### Objective
Gather each line of the following material that contains the word "Buteo" and reproduce those lines in full.

### Source records
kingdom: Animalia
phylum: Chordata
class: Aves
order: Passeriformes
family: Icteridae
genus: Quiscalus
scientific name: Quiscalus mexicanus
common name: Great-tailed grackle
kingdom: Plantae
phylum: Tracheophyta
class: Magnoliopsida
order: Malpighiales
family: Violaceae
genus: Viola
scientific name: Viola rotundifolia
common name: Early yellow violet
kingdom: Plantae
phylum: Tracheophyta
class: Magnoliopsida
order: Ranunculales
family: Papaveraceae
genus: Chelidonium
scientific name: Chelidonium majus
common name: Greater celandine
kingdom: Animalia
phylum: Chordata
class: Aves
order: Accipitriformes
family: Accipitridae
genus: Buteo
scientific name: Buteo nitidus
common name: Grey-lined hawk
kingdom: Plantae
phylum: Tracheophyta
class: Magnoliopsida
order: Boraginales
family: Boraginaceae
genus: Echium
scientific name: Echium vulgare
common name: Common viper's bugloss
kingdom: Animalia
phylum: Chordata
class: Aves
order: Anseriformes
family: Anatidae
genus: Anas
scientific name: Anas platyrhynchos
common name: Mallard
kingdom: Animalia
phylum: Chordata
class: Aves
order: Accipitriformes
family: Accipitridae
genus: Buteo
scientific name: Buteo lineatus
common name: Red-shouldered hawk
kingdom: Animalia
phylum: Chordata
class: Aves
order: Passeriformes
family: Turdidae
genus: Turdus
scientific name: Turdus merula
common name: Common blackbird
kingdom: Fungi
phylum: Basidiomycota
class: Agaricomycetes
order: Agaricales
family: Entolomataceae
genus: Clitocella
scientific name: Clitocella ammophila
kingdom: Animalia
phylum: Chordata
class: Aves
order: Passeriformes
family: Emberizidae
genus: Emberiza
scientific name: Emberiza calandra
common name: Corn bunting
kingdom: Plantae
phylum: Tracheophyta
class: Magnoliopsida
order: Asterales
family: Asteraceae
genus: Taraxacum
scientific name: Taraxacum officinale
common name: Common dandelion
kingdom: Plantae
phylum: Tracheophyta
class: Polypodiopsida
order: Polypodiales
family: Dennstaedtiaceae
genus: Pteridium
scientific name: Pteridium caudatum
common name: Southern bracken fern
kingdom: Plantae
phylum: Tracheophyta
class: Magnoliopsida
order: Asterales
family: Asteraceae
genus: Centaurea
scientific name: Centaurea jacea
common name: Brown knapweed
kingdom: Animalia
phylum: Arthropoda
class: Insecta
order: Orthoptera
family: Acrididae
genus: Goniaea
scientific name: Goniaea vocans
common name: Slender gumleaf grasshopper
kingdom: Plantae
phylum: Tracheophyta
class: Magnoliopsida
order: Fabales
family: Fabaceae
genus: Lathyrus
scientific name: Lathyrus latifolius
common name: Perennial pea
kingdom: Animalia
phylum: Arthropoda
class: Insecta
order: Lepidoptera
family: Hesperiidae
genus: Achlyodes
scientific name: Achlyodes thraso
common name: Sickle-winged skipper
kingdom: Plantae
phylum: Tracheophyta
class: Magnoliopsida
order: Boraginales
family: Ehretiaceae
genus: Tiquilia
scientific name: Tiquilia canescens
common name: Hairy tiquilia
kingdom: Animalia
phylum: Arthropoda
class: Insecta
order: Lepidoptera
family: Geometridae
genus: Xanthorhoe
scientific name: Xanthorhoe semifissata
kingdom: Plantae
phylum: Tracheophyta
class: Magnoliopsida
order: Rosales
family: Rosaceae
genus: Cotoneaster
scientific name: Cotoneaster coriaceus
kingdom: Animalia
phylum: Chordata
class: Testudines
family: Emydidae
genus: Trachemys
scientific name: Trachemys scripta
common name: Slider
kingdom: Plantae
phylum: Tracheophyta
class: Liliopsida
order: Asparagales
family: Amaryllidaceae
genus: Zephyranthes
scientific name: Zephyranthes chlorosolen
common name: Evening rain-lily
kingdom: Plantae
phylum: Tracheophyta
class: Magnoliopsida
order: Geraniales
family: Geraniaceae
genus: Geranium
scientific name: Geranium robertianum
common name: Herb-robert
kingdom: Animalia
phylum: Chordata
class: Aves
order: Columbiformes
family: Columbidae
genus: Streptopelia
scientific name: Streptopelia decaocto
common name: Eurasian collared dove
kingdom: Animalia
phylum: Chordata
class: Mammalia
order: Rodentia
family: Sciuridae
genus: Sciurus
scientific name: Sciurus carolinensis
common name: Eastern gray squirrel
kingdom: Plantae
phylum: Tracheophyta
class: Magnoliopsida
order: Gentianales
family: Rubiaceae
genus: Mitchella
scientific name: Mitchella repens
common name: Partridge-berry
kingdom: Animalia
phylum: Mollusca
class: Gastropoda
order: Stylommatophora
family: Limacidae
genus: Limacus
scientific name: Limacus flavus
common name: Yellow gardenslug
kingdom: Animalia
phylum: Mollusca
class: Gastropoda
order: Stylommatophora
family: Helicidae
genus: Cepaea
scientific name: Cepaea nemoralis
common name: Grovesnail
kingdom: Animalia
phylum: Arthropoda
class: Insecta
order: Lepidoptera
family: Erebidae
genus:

### Completed task
genus: Buteo
scientific name: Buteo nitidus
genus: Buteo
scientific name: Buteo lineatus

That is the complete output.